**DOCUMENT SEGMENT**.
>>>

One-run route:If you already raised a Mile-dominant runner through Junior/Classic, you’ll enter Senior spring well above the thresholds. Silence Suzuka or Maruzensky can sweep with clean starts, while Vodka / Daiwa Scarlet add stability if you prefer balanced kits.
Common pitfalls:
Underestimating stamina on pace-chase styles; a three-race sprint gauntlet punishes glass builds.
Forgetting skill slotting: Victoria Mile responds well to tuned Mile straights/corners and tempo holds.
Rewards reminder: As with other sets, expect Monies for career counts, two Alarm Clocks for the feeder races, 10,000 Support Points for the G1 win, and 150 Carats for full completion.
Mission set 3: Yasuda Kinen (Mile bookends with a Sprint twist)
The Yasuda Kinen package mixes Mile and Sprint and can appear in Classic or Senior routing, with the Senior path preferred due to higher stats. It also features a known calendar clash for some runners.
Yasuda Kinen mission races & timing
Milers Cup (G2, Mile) — Senior, Late April → Win
Keio Hai Spring Cup (G2, Sprint/Short, 1400m) — Senior, Early May → Win
Yasuda Kinen (G1, Mile) — Classic or Senior, Early June → Win
Fan requirement: ~15,000 for Yasuda Kinen
Recommended Umamusume
Maruzensky — Top pick for a single-run clear: strong in both Sprint (1400m) and Mile.
Silence Suzuka / Vodka / Air Groove — Excellent for Milers Cup and Yasuda;
Sakura Bakushin O / Curren Chan — If you split careers, use these to nail Keio Hai Spring Cup.
Calendar notes & clashes:
Vodka’s natural route toward Victoria Mile can clash with Keio Hai in some plans—if you insist on a one-run clear, consider Maruzensky instead, or accept a two-career approach.
Stat & skill targets (Senior, mixed distances)
Speed: 700+ across the board; for Keio Hai (1400m) aim 800–900
Power: 700+ if you’re not a pure leader (sprint section needs snap)
Stamina: 300–400 is sufficient for Mile if you pace clean
Skills: Short/Mile acceleration, mid-race tempo, and at least one closing assist if you aren’t Front Running.
One-run route:Maruzensky → Milers Cup (win) → Keio Hai (win) → Yasuda Kinen (win). You’ll still need to watch fan gates (Yasuda’s 15,000), so sprinkle fan-rich races earlier in the year or add a publicity stop.
Common pitfalls:
Entering Keio Hai with Mile-only builds and low power—you’ll get out-snapped.
Missing the 15,000 fans requirement for Yasuda Kinen; fix this early.
Extra routing: Japanese Derby week
Derby weeks often overlap your Classic development. If the mission asks for placements in NHK Mile Cup or Kyoto Shimbun Hai (G2 Medium) en route to the Derby, build like you would for the Oaks ladder but bias toward Medium/Long and ensure fan gates are covered. Because the Derby (2400m) punishes low stamina, raise:
Stamina: 400–500 by late May (Classic)

<<<

Items in a dataset:
>>>

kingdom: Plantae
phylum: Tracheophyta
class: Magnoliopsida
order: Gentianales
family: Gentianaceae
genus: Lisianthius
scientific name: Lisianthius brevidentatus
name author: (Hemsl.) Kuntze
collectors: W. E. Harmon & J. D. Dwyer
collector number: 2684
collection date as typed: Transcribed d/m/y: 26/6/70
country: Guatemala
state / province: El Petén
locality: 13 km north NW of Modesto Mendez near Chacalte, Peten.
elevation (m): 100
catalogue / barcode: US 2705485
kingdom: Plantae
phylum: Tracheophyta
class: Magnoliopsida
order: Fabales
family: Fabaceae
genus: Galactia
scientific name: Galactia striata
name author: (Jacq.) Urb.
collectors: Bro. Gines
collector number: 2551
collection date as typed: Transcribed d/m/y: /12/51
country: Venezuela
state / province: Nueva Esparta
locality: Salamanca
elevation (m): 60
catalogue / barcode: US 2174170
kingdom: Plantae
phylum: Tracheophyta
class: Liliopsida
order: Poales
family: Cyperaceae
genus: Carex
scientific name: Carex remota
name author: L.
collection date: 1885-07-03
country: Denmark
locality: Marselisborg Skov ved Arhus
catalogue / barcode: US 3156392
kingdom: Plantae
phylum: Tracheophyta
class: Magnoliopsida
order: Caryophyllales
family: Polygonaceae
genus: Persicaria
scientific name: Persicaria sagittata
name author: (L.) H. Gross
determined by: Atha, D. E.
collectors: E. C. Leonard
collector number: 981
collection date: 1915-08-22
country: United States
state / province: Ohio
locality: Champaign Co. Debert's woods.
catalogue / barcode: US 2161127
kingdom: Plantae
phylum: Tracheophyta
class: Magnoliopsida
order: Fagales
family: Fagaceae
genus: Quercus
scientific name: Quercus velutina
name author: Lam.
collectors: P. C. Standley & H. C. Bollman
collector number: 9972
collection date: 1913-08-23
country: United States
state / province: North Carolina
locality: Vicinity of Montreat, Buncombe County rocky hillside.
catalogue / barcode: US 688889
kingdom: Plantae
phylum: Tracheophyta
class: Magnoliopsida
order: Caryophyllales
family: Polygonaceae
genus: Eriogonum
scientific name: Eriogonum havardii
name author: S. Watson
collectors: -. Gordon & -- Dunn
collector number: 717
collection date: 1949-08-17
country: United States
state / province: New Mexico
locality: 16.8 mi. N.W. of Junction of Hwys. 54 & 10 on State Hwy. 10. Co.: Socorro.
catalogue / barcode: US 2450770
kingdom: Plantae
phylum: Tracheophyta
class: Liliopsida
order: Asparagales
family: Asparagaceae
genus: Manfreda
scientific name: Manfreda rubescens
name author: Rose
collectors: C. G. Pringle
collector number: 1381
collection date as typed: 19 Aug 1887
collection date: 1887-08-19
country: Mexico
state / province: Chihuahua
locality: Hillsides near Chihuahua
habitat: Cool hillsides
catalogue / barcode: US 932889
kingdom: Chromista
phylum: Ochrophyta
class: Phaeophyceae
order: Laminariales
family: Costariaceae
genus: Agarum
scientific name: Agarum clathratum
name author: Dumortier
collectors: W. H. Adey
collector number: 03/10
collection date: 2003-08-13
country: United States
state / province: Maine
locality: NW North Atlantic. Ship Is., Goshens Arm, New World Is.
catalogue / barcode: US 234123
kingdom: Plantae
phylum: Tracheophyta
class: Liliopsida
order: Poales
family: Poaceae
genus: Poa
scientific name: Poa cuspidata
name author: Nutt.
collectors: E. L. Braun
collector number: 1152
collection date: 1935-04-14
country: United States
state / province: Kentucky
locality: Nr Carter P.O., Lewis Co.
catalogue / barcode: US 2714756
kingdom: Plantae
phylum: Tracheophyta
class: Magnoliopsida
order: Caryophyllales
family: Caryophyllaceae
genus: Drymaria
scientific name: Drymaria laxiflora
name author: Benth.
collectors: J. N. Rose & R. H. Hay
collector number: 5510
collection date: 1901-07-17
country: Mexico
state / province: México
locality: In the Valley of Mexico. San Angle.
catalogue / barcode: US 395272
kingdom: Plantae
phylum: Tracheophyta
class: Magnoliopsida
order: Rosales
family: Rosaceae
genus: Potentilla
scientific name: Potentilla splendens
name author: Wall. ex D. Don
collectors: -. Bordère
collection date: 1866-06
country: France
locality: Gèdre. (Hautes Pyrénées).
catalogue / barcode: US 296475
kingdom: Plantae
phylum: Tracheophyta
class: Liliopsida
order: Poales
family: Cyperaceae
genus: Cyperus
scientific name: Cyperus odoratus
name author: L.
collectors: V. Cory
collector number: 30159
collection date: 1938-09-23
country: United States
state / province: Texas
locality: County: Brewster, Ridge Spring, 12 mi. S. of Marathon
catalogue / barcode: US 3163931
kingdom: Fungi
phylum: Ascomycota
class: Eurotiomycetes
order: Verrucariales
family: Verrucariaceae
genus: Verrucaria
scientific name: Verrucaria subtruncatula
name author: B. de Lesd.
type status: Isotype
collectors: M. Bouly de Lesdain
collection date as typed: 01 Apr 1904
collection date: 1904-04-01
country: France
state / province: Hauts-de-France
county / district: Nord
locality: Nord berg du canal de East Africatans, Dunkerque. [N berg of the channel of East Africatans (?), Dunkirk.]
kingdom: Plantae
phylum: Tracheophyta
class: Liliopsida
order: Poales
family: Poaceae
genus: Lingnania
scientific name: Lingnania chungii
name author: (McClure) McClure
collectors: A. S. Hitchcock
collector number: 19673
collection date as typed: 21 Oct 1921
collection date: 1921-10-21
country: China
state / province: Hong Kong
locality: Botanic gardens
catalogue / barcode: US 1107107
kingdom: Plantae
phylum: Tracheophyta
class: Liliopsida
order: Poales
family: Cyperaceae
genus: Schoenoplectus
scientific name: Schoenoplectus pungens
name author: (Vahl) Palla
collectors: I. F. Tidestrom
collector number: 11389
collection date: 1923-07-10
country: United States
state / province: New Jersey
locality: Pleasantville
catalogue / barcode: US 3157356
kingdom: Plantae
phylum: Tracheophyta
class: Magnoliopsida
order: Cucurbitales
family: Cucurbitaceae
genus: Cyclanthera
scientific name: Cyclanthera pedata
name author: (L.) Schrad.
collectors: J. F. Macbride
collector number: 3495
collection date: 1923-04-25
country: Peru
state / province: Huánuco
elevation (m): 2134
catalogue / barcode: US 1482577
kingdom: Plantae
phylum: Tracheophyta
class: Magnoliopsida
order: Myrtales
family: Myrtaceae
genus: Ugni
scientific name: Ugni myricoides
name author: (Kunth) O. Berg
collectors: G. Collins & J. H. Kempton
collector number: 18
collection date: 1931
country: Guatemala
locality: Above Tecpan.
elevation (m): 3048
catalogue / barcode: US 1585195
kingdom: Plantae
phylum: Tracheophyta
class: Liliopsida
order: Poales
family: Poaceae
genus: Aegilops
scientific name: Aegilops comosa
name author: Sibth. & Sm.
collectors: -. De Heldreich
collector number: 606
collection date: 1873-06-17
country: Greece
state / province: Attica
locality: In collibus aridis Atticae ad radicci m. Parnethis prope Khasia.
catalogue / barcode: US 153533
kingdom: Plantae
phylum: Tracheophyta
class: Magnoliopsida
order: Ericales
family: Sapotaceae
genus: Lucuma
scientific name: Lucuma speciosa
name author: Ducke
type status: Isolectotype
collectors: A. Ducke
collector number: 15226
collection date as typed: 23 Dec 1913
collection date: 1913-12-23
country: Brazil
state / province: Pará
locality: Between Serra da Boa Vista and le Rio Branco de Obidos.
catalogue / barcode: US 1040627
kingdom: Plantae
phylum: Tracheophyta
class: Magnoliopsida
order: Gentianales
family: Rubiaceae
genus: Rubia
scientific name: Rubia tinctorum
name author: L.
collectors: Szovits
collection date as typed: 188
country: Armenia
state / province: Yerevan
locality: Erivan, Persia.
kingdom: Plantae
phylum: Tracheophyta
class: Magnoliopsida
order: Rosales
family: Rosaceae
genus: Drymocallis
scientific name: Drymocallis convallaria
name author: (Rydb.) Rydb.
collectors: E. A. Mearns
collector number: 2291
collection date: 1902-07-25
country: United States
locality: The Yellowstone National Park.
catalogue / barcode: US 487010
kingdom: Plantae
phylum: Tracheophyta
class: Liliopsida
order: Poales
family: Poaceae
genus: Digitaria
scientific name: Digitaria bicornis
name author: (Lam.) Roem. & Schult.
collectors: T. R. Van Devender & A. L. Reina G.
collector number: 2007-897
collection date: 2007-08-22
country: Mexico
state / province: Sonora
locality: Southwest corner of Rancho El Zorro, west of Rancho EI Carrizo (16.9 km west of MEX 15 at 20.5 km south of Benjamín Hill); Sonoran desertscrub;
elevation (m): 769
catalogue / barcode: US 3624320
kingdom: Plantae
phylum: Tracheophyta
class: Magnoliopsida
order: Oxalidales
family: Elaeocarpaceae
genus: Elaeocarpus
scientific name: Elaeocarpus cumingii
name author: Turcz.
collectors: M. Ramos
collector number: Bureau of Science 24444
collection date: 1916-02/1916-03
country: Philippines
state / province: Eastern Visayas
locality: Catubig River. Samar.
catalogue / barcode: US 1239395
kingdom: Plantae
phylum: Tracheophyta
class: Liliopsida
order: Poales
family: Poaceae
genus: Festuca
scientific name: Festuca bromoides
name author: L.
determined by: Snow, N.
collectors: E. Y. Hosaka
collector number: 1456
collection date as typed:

<<<

**TASK SET**.
1: In the racing guide, how many fans are required for the Yasuda Kinen?
2: Copy the racing guide word for word from "Stamina: 300–400 is" to "fix this early.".
The records were drawn from a separate source.

**ANSWERS GIVEN**.
1: About 15,000 fans.

2:
Stamina: 300–400 is sufficient for Mile if you pace clean
Skills: Short/Mile acceleration, mid-race tempo, and at least one closing assist if you aren’t Front Running.
One-run route:Maruzensky → Milers Cup (win) → Keio Hai (win) → Yasuda Kinen (win). You’ll still need to watch fan gates (Yasuda’s 15,000), so sprinkle fan-rich races earlier in the year or add a publicity stop.
Common pitfalls:
Entering Keio Hai with Mile-only builds and low power—you’ll get out-snapped.
Missing the 15,000 fans requirement for Yasuda Kinen; fix this early.